Tuesday, June 24, 2008

Politics as chess

Obama knows he will raise more funds than McCain, and he's allowed to spend much more -- multiples more.

Article.

So Obama's strategy is not to destroy McCain in liberal states, or try to beat him in states Obama cannot win, but to drain McCain's bank account through an "arms race" of TV-ad spending in states that McCain has to win and should win, but could possibly lose.

Awesome. And yet, totally unrelated to democracy!

Thursday, June 19, 2008

G8 comes to good 'ol Huntsville

This is hard to believe. World leaders cruising down Highway 60 in a train of black suburbans ... past my uncle's Macintosh shop, past grandpa's retirement home, past where that restaurant burned down a few years ago.

Good 'ol Claude Doughty -- he's doing a hell of a job!

But still, until the mid-80's, Huntsville was pretty much a backwoods.
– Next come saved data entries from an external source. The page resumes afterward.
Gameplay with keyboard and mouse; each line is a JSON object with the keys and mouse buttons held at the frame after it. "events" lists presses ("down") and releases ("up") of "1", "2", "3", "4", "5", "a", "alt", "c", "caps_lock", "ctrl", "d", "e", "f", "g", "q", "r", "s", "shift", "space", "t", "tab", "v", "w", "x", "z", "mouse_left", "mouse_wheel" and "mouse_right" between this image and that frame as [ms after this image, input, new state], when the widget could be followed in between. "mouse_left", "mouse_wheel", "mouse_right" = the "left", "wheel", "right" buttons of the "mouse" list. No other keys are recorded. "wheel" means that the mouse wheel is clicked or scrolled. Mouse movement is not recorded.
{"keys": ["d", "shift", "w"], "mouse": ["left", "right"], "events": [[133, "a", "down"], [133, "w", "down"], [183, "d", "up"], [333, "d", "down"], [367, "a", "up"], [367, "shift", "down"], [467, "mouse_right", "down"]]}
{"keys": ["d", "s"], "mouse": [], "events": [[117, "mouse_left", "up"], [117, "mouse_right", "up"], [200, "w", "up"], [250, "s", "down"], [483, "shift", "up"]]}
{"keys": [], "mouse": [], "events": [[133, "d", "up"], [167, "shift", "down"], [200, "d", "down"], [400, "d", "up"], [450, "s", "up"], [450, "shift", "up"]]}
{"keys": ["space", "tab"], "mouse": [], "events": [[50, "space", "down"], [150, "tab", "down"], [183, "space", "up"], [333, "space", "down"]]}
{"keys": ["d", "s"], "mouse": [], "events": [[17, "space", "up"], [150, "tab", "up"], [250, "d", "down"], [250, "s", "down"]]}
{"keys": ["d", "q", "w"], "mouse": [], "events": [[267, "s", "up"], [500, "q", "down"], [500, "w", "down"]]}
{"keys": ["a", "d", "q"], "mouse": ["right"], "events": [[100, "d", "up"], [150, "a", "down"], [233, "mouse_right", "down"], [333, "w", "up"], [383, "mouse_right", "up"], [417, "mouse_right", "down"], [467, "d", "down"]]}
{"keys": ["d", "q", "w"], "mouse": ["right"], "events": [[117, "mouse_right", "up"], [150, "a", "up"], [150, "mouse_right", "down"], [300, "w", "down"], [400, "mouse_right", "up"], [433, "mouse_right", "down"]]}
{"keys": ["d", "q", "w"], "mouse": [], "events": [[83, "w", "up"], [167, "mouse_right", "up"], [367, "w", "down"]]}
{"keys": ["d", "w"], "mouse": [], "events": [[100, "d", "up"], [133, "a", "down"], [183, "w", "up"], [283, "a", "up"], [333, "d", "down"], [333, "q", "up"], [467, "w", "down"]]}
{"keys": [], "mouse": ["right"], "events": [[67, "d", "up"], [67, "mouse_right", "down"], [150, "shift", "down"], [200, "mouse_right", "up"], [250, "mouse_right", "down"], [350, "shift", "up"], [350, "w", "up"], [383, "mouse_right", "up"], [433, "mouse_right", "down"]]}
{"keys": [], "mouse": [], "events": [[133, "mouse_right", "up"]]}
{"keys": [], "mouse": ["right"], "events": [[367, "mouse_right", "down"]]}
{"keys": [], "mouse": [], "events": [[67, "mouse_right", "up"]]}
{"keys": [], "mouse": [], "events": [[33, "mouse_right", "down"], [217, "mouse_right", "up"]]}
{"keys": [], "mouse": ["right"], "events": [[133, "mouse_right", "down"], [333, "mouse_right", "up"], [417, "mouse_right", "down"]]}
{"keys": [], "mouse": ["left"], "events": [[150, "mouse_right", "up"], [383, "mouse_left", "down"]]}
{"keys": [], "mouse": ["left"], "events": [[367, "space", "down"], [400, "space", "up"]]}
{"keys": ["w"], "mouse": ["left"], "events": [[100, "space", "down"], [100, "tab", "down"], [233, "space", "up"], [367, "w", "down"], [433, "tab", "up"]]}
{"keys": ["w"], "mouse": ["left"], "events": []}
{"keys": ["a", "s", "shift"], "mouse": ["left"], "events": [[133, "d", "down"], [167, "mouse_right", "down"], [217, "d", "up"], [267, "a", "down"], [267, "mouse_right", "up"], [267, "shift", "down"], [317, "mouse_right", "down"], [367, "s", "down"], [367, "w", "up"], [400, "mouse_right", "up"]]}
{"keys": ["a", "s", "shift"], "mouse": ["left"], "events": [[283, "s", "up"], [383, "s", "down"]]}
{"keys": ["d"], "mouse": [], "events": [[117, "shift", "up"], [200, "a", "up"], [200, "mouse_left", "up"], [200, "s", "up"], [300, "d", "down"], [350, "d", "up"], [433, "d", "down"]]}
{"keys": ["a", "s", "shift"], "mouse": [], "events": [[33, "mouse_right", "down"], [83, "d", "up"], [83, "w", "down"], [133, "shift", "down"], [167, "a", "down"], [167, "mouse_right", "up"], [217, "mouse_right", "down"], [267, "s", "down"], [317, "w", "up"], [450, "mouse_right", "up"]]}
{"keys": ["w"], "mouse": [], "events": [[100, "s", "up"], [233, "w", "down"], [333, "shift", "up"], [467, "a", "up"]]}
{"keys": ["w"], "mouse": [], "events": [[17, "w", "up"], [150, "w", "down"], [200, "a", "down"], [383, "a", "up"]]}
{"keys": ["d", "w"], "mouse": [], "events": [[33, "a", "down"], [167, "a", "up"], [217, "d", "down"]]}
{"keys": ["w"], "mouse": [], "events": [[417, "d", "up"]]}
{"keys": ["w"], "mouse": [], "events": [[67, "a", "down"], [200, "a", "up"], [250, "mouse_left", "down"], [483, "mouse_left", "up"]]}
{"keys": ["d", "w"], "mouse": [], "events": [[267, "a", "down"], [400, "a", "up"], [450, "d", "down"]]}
A pretty plastics factory and two marinas with a fine selection of outboard motor oils. Blackburns landing -- which is now the gentrified centre of the downtown waterfront -- used to be the third marina! Locals still drink at a place called The Moose, because that's what you call a place that serves beer in Canada.

Sure, Huntsville is evolving. There's a great new theatre, a thriving art scene, great golf, and the plastics plant is even prettier. But it's just astounding that the leaders of the seven largest economies on Earth, plus a guy who speaks Russian, are com'n to "Touch the past ... embrace the future."

I wonder if Obama waterskiis?

Tuesday, June 3, 2008

Close, but no cigar.

Finally, Clinton appears set to let Obama begin running for President.

Monday, May 26, 2008

Attonement -- 3-second movie review.

Decent children of English aristrocrats walk around a large house until one does one indecent thing.